Le rap­port dépas­sion­né au tra­vail, à une époque où la charge sym­bol­ique de celui-ci, et son emprise, aug­mentent, met la réal­ité à dis­tance absolue et divise l’homme con­tre lui-même. Sans pas­sion, celui qui tra­vaille par­ticipe à la représen­ta­tion d’un spec­ta­cle ennuyeux et infi­ni. Avec ce prob­lème, et c’est que ses ressources intérieures, à la lim­ite, seront détru­ites. J’en­vie à celui qui fait coïn­cider intérêt et rémunéra­tion. Mais juste­ment, lorsque l’in­térêt devient le moyen de la rémunéra­tion, il cesse d’être l’ob­jet d’empathie dont la pour­suite rem­plit la vie. A l’in­verse — mon cas, en par­tie — l’ef­fort de main­tenir un niveau de rémunéra­tion sans inféoder sa per­son­ne ni son temps mobilise presque toute l’én­ergie que requer­rait la pas­sion au nom de la quelle ce sac­ri­fice est con­sen­ti, ici l’art.

Jamais aimé le tra­vail. C’est l’ef­fort que j’aime, pas le tra­vail. Et dans le tra­vail, l’ef­fort. Le con­struc­tif, le hiérar­chique, le méri­toire me rebu­tent. D’où ce choix d’en rabat­tre sur les com­pé­tences et de se plac­er au plus bas de l’échelle, où est la manoeu­vre. Où il n’y a ni ordre don­né ni ordre reçu. Où la tâche est sim­ple et répétée. Bal­ayeur, dans les années 1990, est le tra­vail que j’ai aimé. Tra­duc­teur, rédac­teur, homme de bureau, rien que de l’ ennui et un sen­ti­ment de perte. J’y pen­sais cet après-midi, assis sur un banc, dans un parc du Grand-Sacon­nex, dans l’at­tente d’un ren­dez-vous à la mairie. Je por­tais mon atti­rail diplo­ma­tique: mocassins, chemise blanche, veste de cos­tume, je fer­mais les yeux au soleil et je pen­sais dans les ter­mes les plus abstraits cette grande affaire.

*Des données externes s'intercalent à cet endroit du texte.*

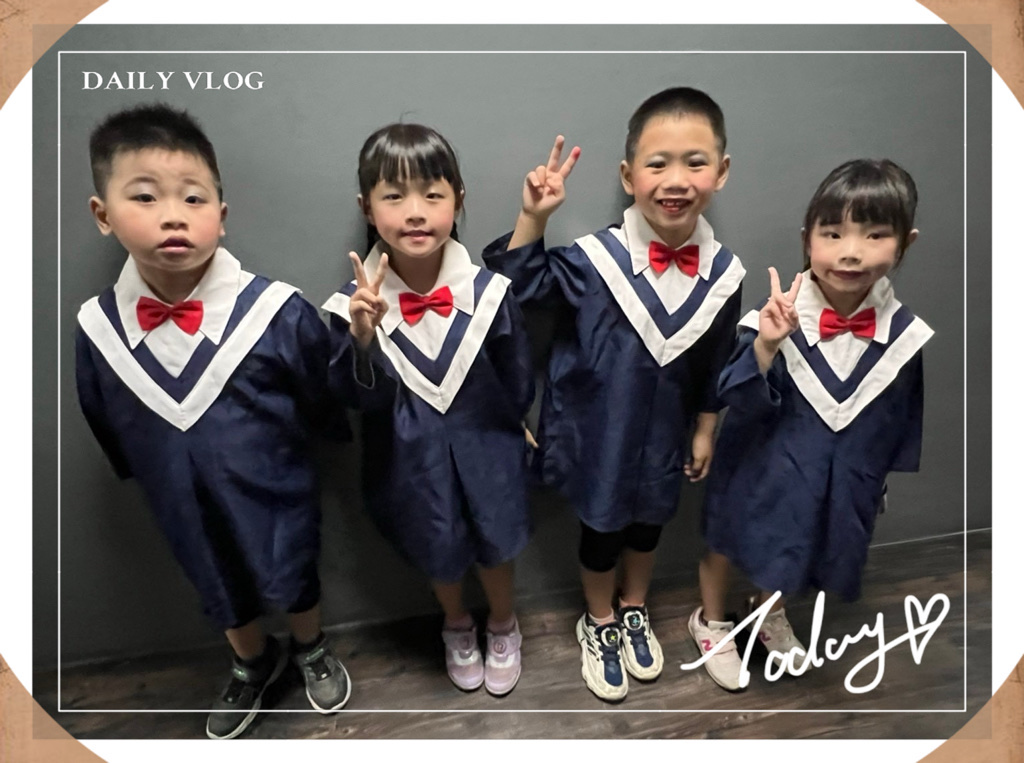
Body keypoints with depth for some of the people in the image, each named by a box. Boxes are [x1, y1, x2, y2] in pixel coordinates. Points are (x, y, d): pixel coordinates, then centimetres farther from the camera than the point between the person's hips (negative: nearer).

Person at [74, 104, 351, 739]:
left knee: (293, 580, 23)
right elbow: (107, 425, 4)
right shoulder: (97, 328, -14)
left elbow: (328, 400, -11)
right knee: (222, 595, 27)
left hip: (276, 497, -3)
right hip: (185, 509, 4)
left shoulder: (276, 311, -27)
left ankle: (312, 650, 56)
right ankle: (253, 666, 58)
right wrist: (141, 477, 16)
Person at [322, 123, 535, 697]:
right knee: (438, 555, 25)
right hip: (412, 461, 1)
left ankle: (504, 628, 56)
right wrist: (362, 341, -33)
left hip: (485, 453, 0)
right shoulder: (356, 303, -19)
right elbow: (360, 402, -16)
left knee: (495, 547, 22)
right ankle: (458, 628, 58)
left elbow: (519, 385, -7)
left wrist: (505, 439, 5)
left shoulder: (489, 291, -21)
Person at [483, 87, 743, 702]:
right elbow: (521, 284, -12)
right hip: (597, 431, -3)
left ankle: (634, 611, 53)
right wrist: (534, 217, -27)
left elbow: (715, 368, 0)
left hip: (664, 435, 3)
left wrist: (704, 431, 7)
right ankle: (599, 623, 46)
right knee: (601, 530, 17)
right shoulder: (597, 259, -22)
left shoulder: (723, 272, -12)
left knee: (648, 524, 24)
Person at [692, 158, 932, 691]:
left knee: (795, 550, 27)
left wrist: (886, 476, 12)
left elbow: (906, 417, 2)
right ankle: (711, 621, 49)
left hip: (843, 481, 4)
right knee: (728, 542, 20)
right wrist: (764, 349, -42)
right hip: (762, 470, -3)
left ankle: (771, 614, 59)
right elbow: (740, 404, -25)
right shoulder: (776, 319, -26)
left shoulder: (905, 333, -14)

20 décem­bre — Berlin glacé. Les cabanes de bois des marchés de Noël délais­sées. Trop froid. Moins qua­torze. Nous par­tons à la recherche d’un bar le long du Kur­furs­ten­dam puis dans ses per­pi­den­cu­laires. Nous nous pré­cipi­tons notre choix. Le vent qui fou­ette les rues est dis­suasif. Nous entrons dans une brasserie con­sacrée à la défaite et au mur (vielles manchettes de jour­naux affichées jusque dans les uri­noirs.) Après quelques bières, la patron apporte des plats de cochon dont un seul suf­fi­rait à ras­sas­i­er une famille. Puis con­cert Saint-Vitus dans un hangar per­du au fon d’un cour d’é­cole, à l’est. Il neige. Les réver­bères sont sans puis­sance. Halos sus­pendus dans le noir. Et des rafales de vent. Dans la salle, des paque­ts de rock­ers ava­lent de la bière en gob­elets. Un heure plus tard Born too late ferme le show. La Mer­cedes qui nous recon­duit à l’hô­tel roule à 70km/h sur la croûte de glace. Le lende­main, tra­vail en cham­bre avec BM et FF. Nous pas­sons en revue les prob­lèmes de l’en­tre­prise. Déje­uner dans un restau­rant inter­na­tion­al où de gross­es serveuse lunées comme des mères nous font de l’oeil alors que nous dis­cu­tons des chiffres. Ambiance adoucie par la prox­im­ité des fêtes de Noël. Sen­ti­ment d’e­space, de grandeur, de qui-vive. Dynamisme organ­isé. Le troisième jour, fin de la réu­nion, cha­cun part dans sa direc­tion en atten­dant le ren­dez-vous à l’aéro­port de Shön­feld. Je marche six heures dans le quarti­er des uni­ver­sités — un erreur, je croy­ais rejoin­dre la rue où nous avons habité avec Gala l’an dernier — Oranien­strasse, Friederich­strasse. Ciel et canaux gelés, tapis de neige grise, chuin­te­ment des pneus des voitures. Je me réfugie dans un cen­tre com­mer­cial. Et mange et achète. A 17 heures, ren­dez-vous dans le wag­on trans­for­mé en bar qui flanque l’é­tage des arrivées de l’aéro­port. Une polon­aise étique sert de la bière sur des tables en mica. L’ab­sence de chauffage nous pousse dans l ‘aéro­port. Plus tard l’avion décolle sur vingt cen­timètres de neige. A peine a‑t-il pris de l’alti­tude, nous apprenons que l’aéro­port se ferme au traf­ic. En Suisse, c’est la tem­pête. Les bus genevois ont cessé le ser­vice, des voitures sont en tra­vers de la chaussée, les pas­sants avan­cent sur la pointe des pieds. Nous buvons chez les Gali­ciens. FF ren­tre en vélo, je déroule un mate­las et dors dans le bureau.